Particularly powerful and poignant are the words and reflections of Rabbi Lord Jonathan Sacks z’l. “What does R”H say to us? Of what is it a reminder? How can it transform our lives?… R”H tells us is that life is short. Untaneh Tokef tells the poetry of morality with haunting pathos: Man is founded in dust and ends in dust. He lays down his soul to bring home bread. He is like a broken shard, like a passing cloud, like a breath of wind, like whirling dust, like a dream that slips away…
“Furthermore, R”H tells us that life itself, each day, every breath we take, is the gift of G-d: Remember us for life, O King Who delights in life, and write us in the book of life - for Your sake, O G-d of life. Life is not something we may take for granted. If we do, we will fail to celebrate it. G-d gives us one gift above all others, said Maimonides: life itself, besides which everything else is secondary… Judaism, as opposed to other religions, sought G-d in the here-and-now of life on earth. Yes, we believe in life after death, but it is in life before death that we truly find human greatness.

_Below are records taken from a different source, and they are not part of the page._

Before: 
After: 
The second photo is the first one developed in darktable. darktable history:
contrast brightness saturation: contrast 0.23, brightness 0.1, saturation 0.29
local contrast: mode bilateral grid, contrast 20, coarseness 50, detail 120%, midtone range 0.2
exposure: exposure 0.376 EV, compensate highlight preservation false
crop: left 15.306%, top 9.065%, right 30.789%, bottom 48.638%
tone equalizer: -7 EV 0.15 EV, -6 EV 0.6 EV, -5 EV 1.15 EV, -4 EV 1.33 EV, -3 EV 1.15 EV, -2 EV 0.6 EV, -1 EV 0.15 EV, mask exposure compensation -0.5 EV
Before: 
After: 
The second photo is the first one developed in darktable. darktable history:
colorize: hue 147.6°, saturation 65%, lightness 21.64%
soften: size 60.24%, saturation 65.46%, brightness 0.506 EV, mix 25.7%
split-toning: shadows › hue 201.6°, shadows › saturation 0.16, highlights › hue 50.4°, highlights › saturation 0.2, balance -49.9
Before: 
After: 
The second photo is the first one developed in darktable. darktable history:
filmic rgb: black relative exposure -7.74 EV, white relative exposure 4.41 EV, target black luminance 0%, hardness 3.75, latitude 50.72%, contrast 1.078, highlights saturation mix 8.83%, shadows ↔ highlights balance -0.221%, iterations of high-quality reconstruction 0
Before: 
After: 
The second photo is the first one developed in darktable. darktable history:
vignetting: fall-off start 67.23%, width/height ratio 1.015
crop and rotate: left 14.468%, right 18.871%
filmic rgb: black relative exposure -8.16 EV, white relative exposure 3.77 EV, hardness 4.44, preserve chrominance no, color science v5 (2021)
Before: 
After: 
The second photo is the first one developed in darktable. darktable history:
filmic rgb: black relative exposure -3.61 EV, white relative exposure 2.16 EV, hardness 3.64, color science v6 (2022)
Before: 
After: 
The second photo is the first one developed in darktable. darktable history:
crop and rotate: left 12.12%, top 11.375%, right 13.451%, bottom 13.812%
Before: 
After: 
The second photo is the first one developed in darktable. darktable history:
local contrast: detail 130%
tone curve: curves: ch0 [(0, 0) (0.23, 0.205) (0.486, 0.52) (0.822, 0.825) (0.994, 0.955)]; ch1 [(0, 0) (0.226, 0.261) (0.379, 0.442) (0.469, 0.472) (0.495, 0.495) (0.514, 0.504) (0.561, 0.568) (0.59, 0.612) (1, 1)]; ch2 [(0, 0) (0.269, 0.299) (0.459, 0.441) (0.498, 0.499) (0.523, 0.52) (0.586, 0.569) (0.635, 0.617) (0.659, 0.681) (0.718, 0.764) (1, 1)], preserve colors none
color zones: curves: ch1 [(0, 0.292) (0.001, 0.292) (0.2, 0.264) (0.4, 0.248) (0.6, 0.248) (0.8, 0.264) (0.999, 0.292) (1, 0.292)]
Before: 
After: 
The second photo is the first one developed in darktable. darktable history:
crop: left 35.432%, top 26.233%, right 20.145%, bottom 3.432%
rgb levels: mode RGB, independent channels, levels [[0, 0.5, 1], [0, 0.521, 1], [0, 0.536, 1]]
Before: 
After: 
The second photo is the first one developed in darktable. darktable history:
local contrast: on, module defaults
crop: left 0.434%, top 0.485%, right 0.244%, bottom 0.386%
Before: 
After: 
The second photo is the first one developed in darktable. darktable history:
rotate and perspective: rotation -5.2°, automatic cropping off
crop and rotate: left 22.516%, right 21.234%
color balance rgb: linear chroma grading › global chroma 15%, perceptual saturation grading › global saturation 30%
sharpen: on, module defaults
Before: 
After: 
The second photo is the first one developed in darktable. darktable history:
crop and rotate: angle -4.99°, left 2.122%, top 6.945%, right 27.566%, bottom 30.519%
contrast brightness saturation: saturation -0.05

“R”H reminds us that life may be hard, but it can still be sweet, the way the challah and the apple are on R”H when we dip them in honey. Jews have never needed wealth to be rich, or power to be strong. To be a Jew is to live for simple things: the love between husband and wife, the sacred bond between parents and children, the gift of community where we help others and others help us and where we learn that joy is doubled and grief halved by being shared. To be a Jew is to give. It is to learn and never stop seeking, to pray and never stop thanking, to do teshuva and never stop growing. In this lies the secret of joy… Life is sweet when touched by the Divine…
“So on R”H we remember and ask G-d to remember those who came before us: Avraham and Isaac, Sarah, Hannah, and Rachel, the Israelites of Moses’ day and the Jews of every generation, each of whom left some living legacy in the prayers we say or the melodies in which we sing them. And in one of the most moving verses of the middle section of Mussaf we recall the great words said by G-d through the prophet Jeremiah (2:2): זָכַרְתִּי לָךְ חֶסֶד נְעוּרַיִךְ, אַהֲבַת כְּלוּלֹתָיִךְ--לֶכְתֵּךְ אַחֲרַי בַּמִּדְבָּר, בְּאֶרֶץ לֹא זְרוּעָה - I remember of you the kindness of your youth, your love when you were a bride; how you walked after Me in the desert, through a land not sown. Our ancestors… never stopped following G-d though the way was hard and the destination distant… We have inherited wealth, not material but spiritual. We are heirs to our ancestors’ greatness…
“R”H and Y”K allow us to begin anew, forgiven, cleansed, undaunted, ready for the next challenge, the next year…
“And whether the shofar is our cry to G-d or G-d’s cry to us, somehow in that tekia, shevarim, terua - the call, the sob, the wail - is all the pathos of the Divine-human encounter as G-d asks us to take His gift, life itself, and make of it something holy by so acting as to honor G-d and His image on earth, humankind. For we defeat death, not by living forever but by living by values that live forever; by doing deeds and creating blessings that will live on after us; and by attaching ourselves in the midst of time to G-d Who lives beyond time, ‘the King - the living, everlasting G-d’…
“Those who fully enter the spirit of R”H emerge into the new year charged, energized, focused, renewed, knowing that to be a Jew is to live life in the presence of G-d, to sanctify life for the sake of G-d, and to enhance the lives of others - for where we bring blessings into other lives, there G-d lives” (Ceremony & Celebration, p.20-25).